ARTHUR, J. — To avoid misunderstanding of our holding as to measure of damages adopted in this cause, perhaps something should be added.
It is insisted by appellant, in petition for rehearing, that, by assessing damages in the amount of the differences between the price which Walker paid Davis for the Jasper County land, as found from the evidence, and the reasonable market value thereof, we depart from and abrogate the rule heretofore announced by this court in many cases, and even in this case,— that, as said in the Stoke case:
‘ ‘ The overwhelming weight of authority in this country approves the allowance, as to the measure of damages, of the difference between the actual value of the property at the time of the purchase and its valuefif it had been what it was represented to be.”

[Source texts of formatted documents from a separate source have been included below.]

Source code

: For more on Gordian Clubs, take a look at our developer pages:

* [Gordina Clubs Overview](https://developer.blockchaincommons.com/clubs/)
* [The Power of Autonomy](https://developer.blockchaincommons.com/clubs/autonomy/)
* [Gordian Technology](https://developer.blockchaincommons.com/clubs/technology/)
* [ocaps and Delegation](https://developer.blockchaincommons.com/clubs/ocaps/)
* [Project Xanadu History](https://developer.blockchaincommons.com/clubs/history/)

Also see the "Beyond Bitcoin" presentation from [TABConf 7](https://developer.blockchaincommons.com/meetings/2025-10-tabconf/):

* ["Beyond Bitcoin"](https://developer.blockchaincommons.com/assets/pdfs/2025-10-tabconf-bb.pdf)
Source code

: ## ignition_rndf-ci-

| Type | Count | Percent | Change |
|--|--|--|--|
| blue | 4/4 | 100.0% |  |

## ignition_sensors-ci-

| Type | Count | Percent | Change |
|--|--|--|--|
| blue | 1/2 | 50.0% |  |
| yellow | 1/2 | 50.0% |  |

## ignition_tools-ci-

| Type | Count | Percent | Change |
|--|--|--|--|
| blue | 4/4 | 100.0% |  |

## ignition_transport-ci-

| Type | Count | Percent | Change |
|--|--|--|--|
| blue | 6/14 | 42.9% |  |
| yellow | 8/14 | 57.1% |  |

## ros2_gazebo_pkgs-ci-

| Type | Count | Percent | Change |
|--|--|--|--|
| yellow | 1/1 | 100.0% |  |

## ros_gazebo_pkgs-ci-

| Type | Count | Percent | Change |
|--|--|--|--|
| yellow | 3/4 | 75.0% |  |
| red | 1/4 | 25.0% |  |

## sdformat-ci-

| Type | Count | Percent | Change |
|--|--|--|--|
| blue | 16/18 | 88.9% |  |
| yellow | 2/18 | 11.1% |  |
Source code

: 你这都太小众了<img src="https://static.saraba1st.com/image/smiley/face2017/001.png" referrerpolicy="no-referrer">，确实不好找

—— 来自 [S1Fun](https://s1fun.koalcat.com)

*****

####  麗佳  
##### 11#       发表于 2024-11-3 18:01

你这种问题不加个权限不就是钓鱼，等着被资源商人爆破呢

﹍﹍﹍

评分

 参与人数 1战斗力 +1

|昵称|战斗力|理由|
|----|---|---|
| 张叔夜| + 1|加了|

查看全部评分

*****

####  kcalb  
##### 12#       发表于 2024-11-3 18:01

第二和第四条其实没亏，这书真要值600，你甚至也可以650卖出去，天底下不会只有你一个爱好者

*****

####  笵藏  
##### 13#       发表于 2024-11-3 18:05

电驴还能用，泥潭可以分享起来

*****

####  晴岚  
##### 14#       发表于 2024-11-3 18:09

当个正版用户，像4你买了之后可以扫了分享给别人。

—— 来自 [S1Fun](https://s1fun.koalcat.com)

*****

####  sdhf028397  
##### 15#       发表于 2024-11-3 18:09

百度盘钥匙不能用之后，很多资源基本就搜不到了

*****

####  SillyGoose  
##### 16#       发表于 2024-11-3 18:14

Our holding in the instant case is not intended to and does not effect a renunciation or abandonment of the rule announced in the Stoke case and other cases holding similarly. In such eases as the instant case, as in the Stoke case, the party claiming damages flowing from fraud has properly insisted upon the rule that gives the defrauded innocent party the full benefit of his bargain. But a party guilty of fraud, as was appellant, cannot consistently complain that the damage he has inflicted has been calculated in a manner more favorable to him and less favorable to the injured party. In some jurisdictions, and notably in our Federal courts, a party who has sustained damages is confined to measure his damages by the difference between the price paid — his outlay — and the value of the property purchased ; the defrauding party is bound to make good the loss sustained, but his liability does not include the defrauded party’s expected *1280bargain. Appellee, who has manifestly sustained great damage, may not be denied recovery because he has not availed himself of the approved rule, which might yield him larger damages. Since the proof shows appellee entitled to recover under the so-called Federal rule, the appellant cannot complain that appellee did not prove himself entitled to a larger amount, under the general rule.
The original opinion must be adhered to, and the petition for rehearing is overruled.